In the records that follow, locate every line with "Schoten" and extract it.

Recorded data
↓
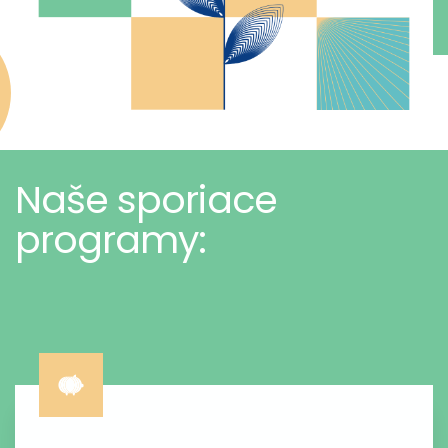
Naše sporiace
programy:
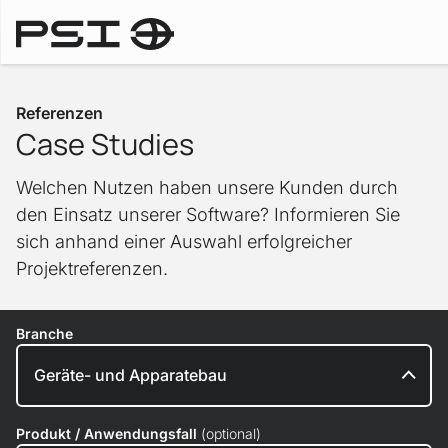
Referenzen
Referenzen
Case Studies
Welchen Nutzen haben unsere Kunden durch
den Einsatz unserer Software? Informieren Sie
sich anhand einer Auswahl erfolgreicher
Projektreferenzen.
Branche
Produkt / Anwendungsfall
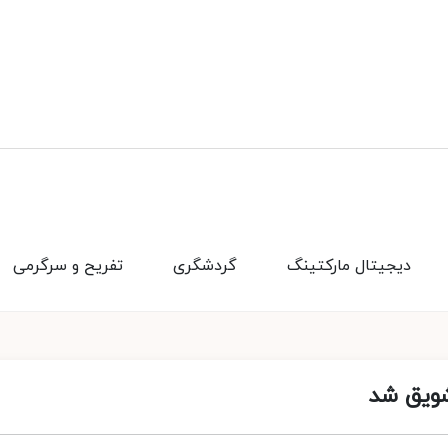
دیجیتال مارکتینگ
گردشگری
تفریح و سرگرمی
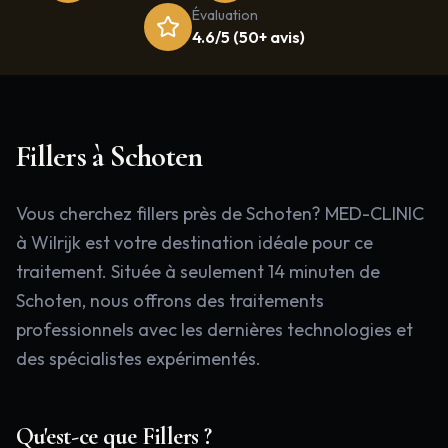
Évaluation
4.6/5 (50+ avis)
Fillers
à
Schoten
Vous cherchez fillers près de Schoten? MED-CLINIC
à Wilrijk est votre destination idéale pour ce
traitement. Située à seulement 14 minuten de
Schoten, nous offrons des traitements
professionnels avec les dernières technologies et
des spécialistes expérimentés.
Qu'est-ce que
Fillers
?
↑
▸ Answer:
Schoten
Vous cherchez fillers près de Schoten? MED-CLINIC
Schoten, nous offrons des traitements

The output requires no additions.